- Record extracts -
Segment Open
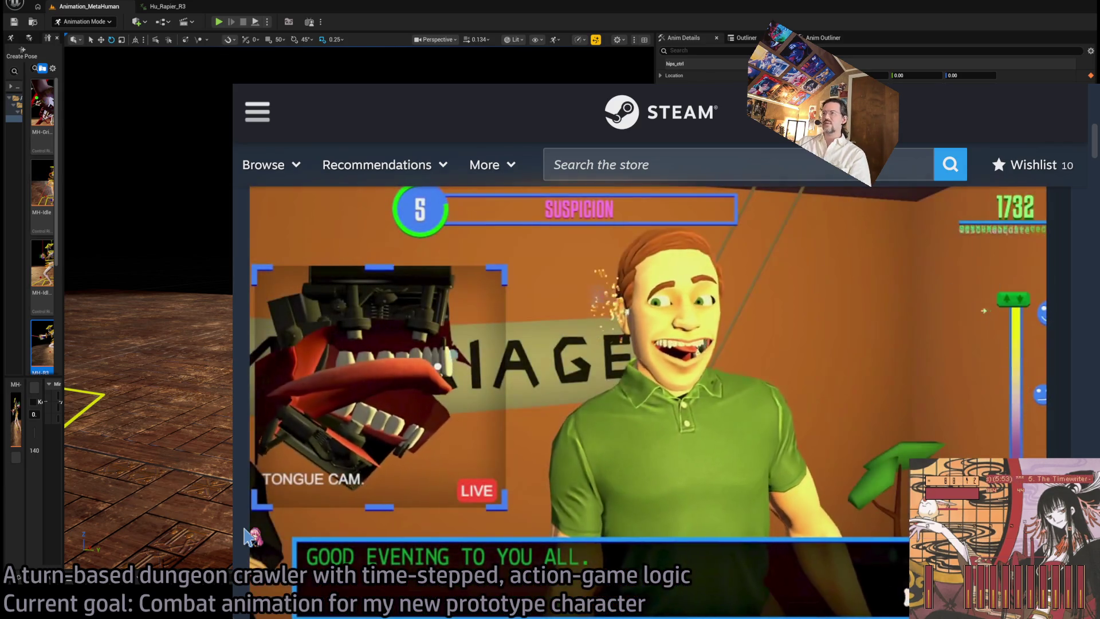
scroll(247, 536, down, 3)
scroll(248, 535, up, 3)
Segment Closed
Segment Open
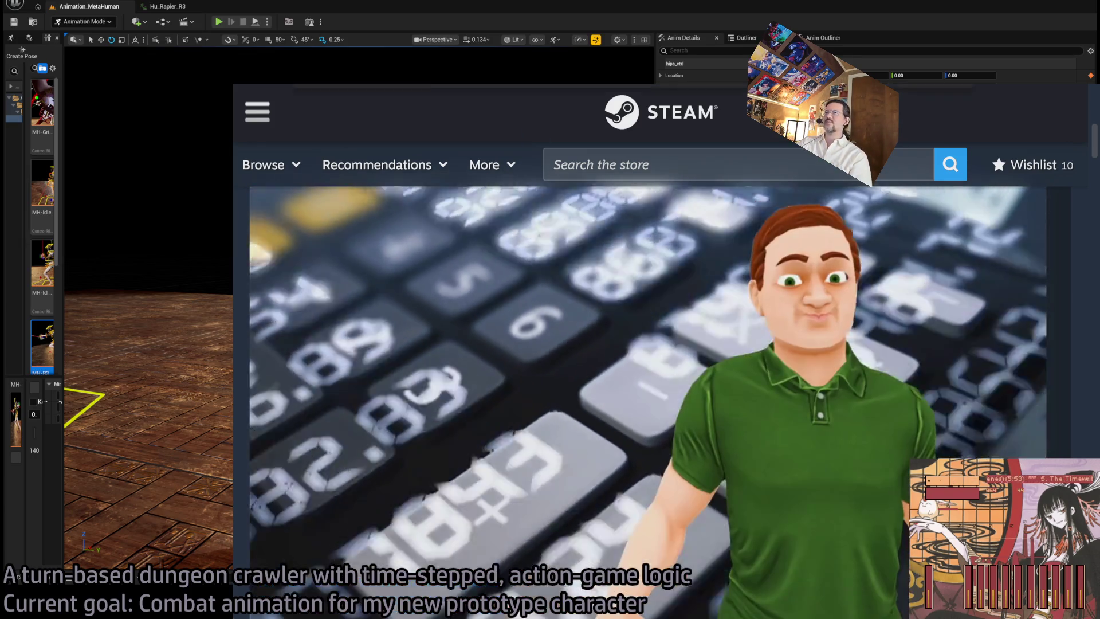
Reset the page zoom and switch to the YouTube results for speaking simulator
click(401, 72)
Segment Closed
- What you should do -
The answer must be every line of the records above that holds the word "scroll".

- Response for this exercise -
scroll(247, 536, down, 3)
scroll(248, 535, up, 3)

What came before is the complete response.